David Fleming
It's All Academic   www.davidflemingsite.com   
Day 153: Tom Lehrer (Be Prepared)

June 11, 2022

I must say, it is time I return to the box, the one mentioned on Day 37 of this series.

For more background: About the age of 14, I moved from a tiny bedroom in the basement of my parents' house to what had been my father's study (also in the basement). It was at least four times the size of my old bedroom, as far away from my parents' or sisters' bedrooms as anyone could ever hope, and had two entrances/exits, one to the downstairs family room, and one to a storage area that housed my father's HO train layout. Underneath the layout was the box where I could leaf through my parents' old records. None of them were cool in any way that a teenage boy of the late 1970s would care for: some Doris Day, lots of big band, and Frank Sinatra. However, tucked in the box, almost hidden, was an EP, Songs By Tom Lehrer.

Lehrer, it turned out, was at Harvard about the same time as my father, and so in many ways I felt this was the one record in the box that was truly my father's (my mother, with some piano training, was the music lover in my family). The cover featured a cartoon Lehrer as the devil, playing a keyboard stretching on forever. How could a 14-old boy not be intrigued? I suspect part of my fascination was in seeing the predecessor to Steve Martin's "King Tut" or Cheech & Chong's "Basketball Jones," the convergence of great comedy and music.

Lehrer's songs were short, 12 songs that averaged under 2:00 minutes each, perhaps a secret influence for the Ramones. What they lacked in length, they made up for with biting satire. "I Wanna Go Back To Dixie," "The Old Dope Peddlar," and "The Irish Ballad" packed a lot of punch in their brevity ("I wanna talk like a gentleman again/and put on my white sheet again" from "I Wanna Go Back To Dixie" is as apt now as it was in the 1950s).

However, the song that stuck in my head was "Be Prepared," his anthem to the Boy Scouts. Recognize that I had a miserable time in the Boy Scouts. I can't remember the exact details, but I think I was o.k. in the Cub Scouts, with some good friends, but when I "graduated" to the Boy Scouts, I didn't fit in, even if one of the adult leaders was a dear member of my father's department. To put it bluntly, as I remember it, my abbreviated stint in the Boy Scouts consisted of partnering with the social outcast of the group, which certainly made me feel as if I was either social outcast #2, or, God forbid, #1. I have vague memories of camping out and sucking at all the things that would have made the experience enjoyable, building fires, pitching tents, cooking food. My poor father tried his best, often accompanying me, but like piano lessons with my mother, I whined about how miserable I was, and I stopped.

So, Lehrer's "Be Prepared" was exactly the Boy Scout anthem I needed.
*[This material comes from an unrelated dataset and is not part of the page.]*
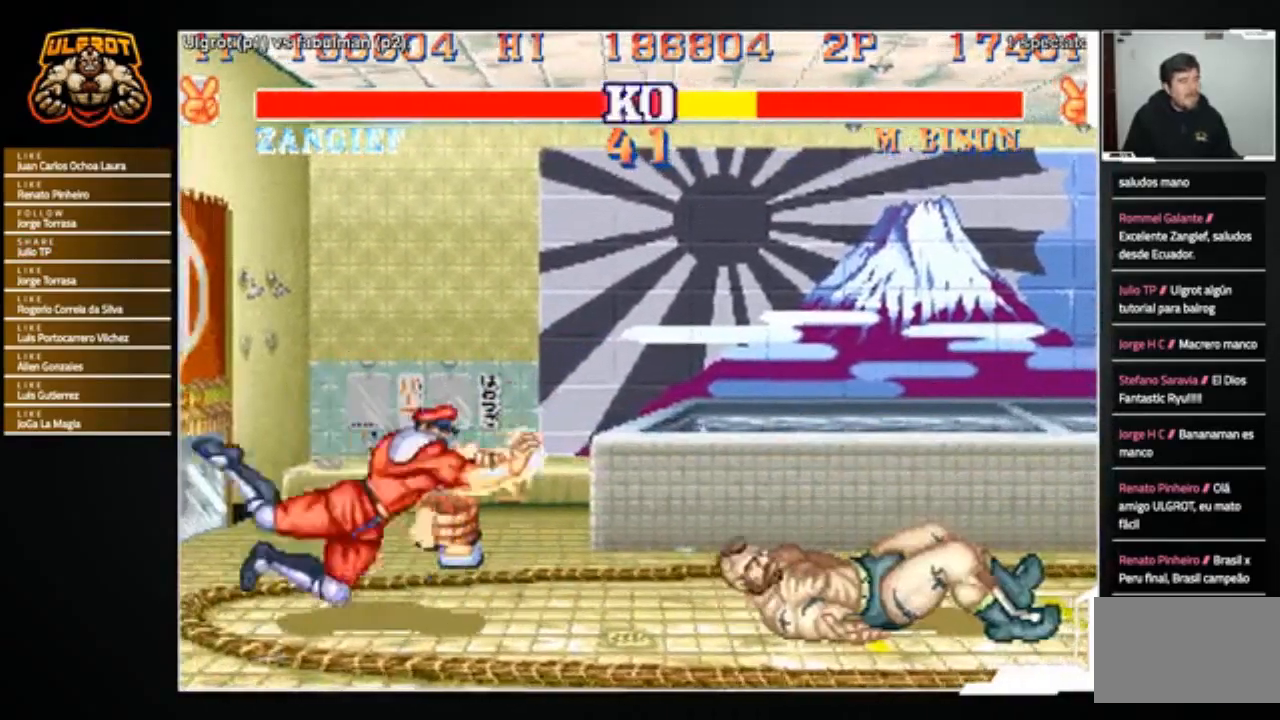
{"buttons": [], "left_stick": "down-right", "events": [[101, "left_stick", "down-right"], [368, "R1", "down"], [368, "SQUARE", "down"], [368, "TRIANGLE", "down"], [468, "R1", "up"], [468, "SQUARE", "up"], [468, "TRIANGLE", "up"]]}
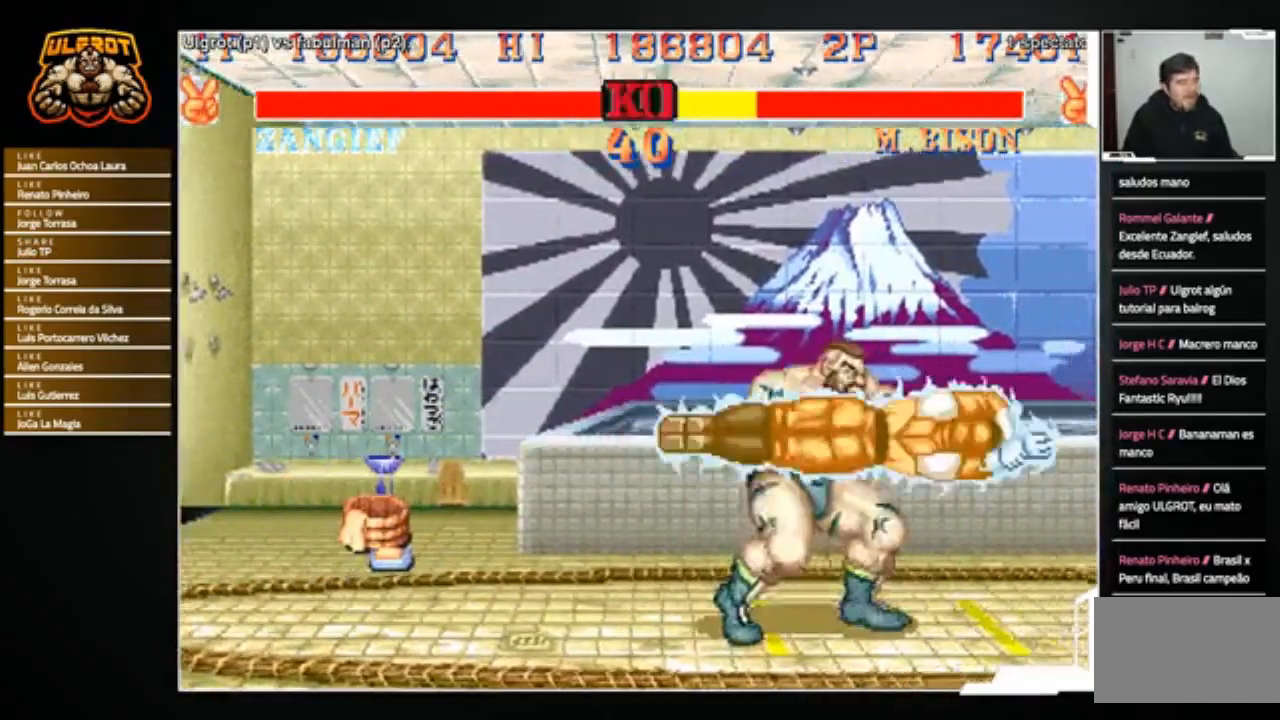
{"buttons": [], "left_stick": "down-right", "events": [[33, "R1", "down"], [33, "SQUARE", "down"], [33, "TRIANGLE", "down"], [67, "R1", "up"], [67, "SQUARE", "up"], [67, "TRIANGLE", "up"], [133, "R1", "down"], [133, "SQUARE", "down"], [133, "TRIANGLE", "down"], [200, "R1", "up"], [200, "SQUARE", "up"], [200, "TRIANGLE", "up"]]}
Be prepared to hold your liquor pretty well/

Don't write naughty words on the wall if you can't spell/

Be prepared to hide that pack of cigarettes/

Don't make book if you cannot cover bets/

Keep those reefers hidden where you're sure/

That they will not be found/

And be careful not to smoke them/

When the scoutmaster's around/

For he will only insist they be shared/

Be prepared!

All of this to a jaunty tune on the piano (to be honest, all of Lehrer's songs seemed constructed around a jaunty piano).

When my parents passed away in 2015, my sisters and I looked through their CDs (who knows where the box of albums ended up), and I was tickled to find that my dad had purchased the CD Songs And More Songs By Tom Lehrer. It featured the same cover as Songs By Tom Lehrer, but also included his other album and songs never put on vinyl. Among the dozen or so CDs I took after they died, this is the only one I have played with any regularity.

Part of the fun is reading the liner notes and seeing that Songs By Tom Lehrer was basically self-published, costing $15 to make, and was pretty much banned from radio (see "I Wanna Go Back To Dixie" above if wondering why). Perhaps there is hope for It's All Academic, after all.

I left a reunion with my sisters not that long ago, not taking any more of the CDs, but a few other cool things, and came back to play Lehrer. Debates from the reunion about the Scouts seemed all the more humorous as I was reminded of Lehrer's final verse for Be Prepared:

If you're looking for adventure of a new and different kind/

And you come across a Girl Scout who is similarly inclined/

Don't be flustered, don't be nervous, don't be scared/

Be prepared!

If girls had been allowed in Boy Scouts back in the late 1970s, I might have stuck it out. For once, starting a fire and rolling around in sleeping bags might have made sense.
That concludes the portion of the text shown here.